Assignment:
Going down the data below, set down exactly the line with "right elbow: (241, 267, 12)" and each line after it through the line with "right shoulder: (341, 218, -26)"; no other lines.

Dataset entries:
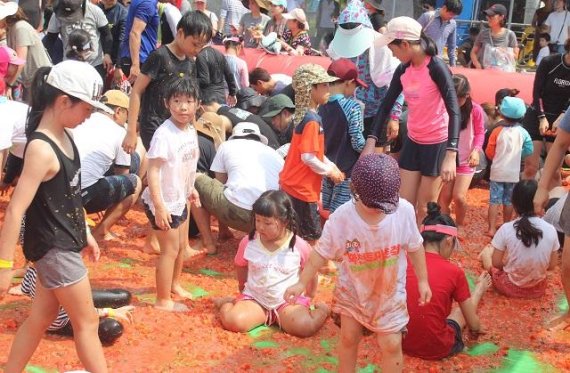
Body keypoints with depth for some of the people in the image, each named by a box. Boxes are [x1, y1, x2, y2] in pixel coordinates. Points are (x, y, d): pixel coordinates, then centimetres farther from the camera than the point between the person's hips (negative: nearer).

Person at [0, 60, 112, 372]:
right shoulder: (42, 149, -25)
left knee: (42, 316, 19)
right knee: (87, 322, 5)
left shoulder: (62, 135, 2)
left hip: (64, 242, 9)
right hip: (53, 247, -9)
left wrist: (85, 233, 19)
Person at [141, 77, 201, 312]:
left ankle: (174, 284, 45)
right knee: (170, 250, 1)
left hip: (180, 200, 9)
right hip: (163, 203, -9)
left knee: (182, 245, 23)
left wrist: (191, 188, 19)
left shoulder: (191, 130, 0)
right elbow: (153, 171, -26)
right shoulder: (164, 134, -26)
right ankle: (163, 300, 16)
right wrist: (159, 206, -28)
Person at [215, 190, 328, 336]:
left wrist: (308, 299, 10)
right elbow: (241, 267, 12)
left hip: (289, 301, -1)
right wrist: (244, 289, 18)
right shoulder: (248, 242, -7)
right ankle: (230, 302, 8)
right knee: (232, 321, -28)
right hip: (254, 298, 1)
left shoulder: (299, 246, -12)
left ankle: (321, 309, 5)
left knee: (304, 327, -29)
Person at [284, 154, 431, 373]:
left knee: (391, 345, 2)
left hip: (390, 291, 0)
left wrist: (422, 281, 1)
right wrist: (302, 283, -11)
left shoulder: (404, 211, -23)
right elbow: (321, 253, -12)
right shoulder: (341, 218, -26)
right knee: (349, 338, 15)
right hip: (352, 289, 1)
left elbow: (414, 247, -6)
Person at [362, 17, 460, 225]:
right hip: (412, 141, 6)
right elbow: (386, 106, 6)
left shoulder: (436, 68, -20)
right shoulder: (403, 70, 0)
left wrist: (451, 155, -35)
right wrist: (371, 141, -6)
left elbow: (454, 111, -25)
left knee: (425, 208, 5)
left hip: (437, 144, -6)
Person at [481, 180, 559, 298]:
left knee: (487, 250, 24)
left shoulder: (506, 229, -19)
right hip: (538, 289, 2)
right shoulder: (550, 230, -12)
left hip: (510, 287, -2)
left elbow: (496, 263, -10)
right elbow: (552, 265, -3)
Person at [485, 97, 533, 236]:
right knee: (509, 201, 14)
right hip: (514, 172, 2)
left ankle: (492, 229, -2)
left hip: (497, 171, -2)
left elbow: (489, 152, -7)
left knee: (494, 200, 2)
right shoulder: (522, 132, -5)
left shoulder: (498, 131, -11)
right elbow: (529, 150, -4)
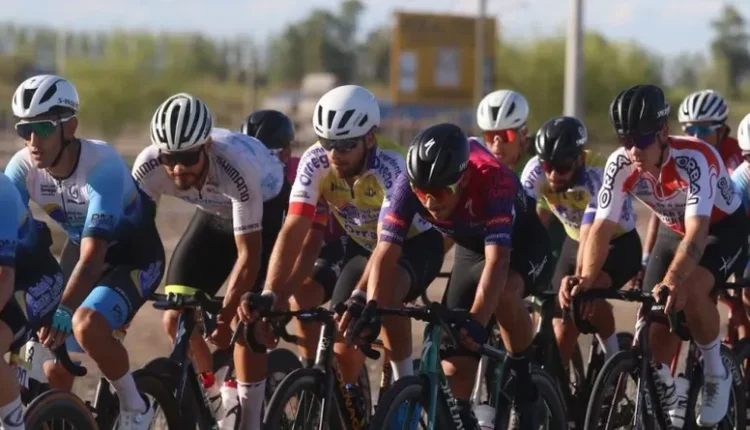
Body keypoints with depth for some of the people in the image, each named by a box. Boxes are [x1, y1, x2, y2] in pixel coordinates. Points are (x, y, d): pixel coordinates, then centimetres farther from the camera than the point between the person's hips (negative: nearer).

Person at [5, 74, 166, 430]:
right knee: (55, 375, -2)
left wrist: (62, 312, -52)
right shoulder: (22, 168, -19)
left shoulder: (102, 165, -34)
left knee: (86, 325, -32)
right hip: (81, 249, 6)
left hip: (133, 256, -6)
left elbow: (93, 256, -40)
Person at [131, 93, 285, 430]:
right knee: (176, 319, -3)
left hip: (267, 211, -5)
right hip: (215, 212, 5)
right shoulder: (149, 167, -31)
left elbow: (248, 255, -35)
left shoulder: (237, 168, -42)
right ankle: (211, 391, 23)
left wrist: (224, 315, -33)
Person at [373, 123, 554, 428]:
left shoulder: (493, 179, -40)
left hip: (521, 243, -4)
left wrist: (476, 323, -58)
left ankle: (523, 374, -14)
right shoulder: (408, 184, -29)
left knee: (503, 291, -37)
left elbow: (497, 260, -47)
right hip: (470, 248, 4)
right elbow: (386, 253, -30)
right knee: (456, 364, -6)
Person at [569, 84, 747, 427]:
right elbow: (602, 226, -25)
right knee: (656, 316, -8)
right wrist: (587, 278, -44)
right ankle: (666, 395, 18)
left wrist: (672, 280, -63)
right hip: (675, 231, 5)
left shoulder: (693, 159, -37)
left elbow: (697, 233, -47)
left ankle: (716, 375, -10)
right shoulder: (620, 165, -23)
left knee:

Exercise response:
right elbow: (241, 267, 12)
left hip: (289, 301, -1)
right wrist: (244, 289, 18)
right shoulder: (248, 242, -7)
right ankle: (230, 302, 8)
right knee: (232, 321, -28)
right hip: (254, 298, 1)
left shoulder: (299, 246, -12)
left ankle: (321, 309, 5)
left knee: (304, 327, -29)
Person at [284, 154, 431, 373]:
left knee: (391, 345, 2)
left hip: (390, 291, 0)
left wrist: (422, 281, 1)
right wrist: (302, 283, -11)
left shoulder: (404, 211, -23)
right elbow: (321, 253, -12)
right shoulder: (341, 218, -26)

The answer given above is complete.